> [Aim of the exercise] Give only the number of lines in these records that contain the word "wrist".

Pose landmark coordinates

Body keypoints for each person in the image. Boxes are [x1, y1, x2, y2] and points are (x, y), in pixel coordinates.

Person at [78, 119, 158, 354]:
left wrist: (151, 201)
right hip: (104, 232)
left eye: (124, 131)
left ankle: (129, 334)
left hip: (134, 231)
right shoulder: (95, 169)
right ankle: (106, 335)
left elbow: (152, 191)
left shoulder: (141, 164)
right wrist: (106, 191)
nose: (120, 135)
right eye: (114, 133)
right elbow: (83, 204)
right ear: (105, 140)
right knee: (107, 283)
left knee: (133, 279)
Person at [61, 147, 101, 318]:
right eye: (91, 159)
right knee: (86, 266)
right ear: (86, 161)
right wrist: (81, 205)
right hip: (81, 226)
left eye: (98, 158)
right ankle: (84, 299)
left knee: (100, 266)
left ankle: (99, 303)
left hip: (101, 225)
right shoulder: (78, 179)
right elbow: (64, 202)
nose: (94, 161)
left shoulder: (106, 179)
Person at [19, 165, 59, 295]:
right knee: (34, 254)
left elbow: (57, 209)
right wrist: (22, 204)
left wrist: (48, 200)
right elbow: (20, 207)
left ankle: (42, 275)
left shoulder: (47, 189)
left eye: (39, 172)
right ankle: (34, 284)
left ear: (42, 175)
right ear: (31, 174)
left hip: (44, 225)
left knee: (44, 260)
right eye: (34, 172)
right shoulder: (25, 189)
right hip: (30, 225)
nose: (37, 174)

> [Task solution] 5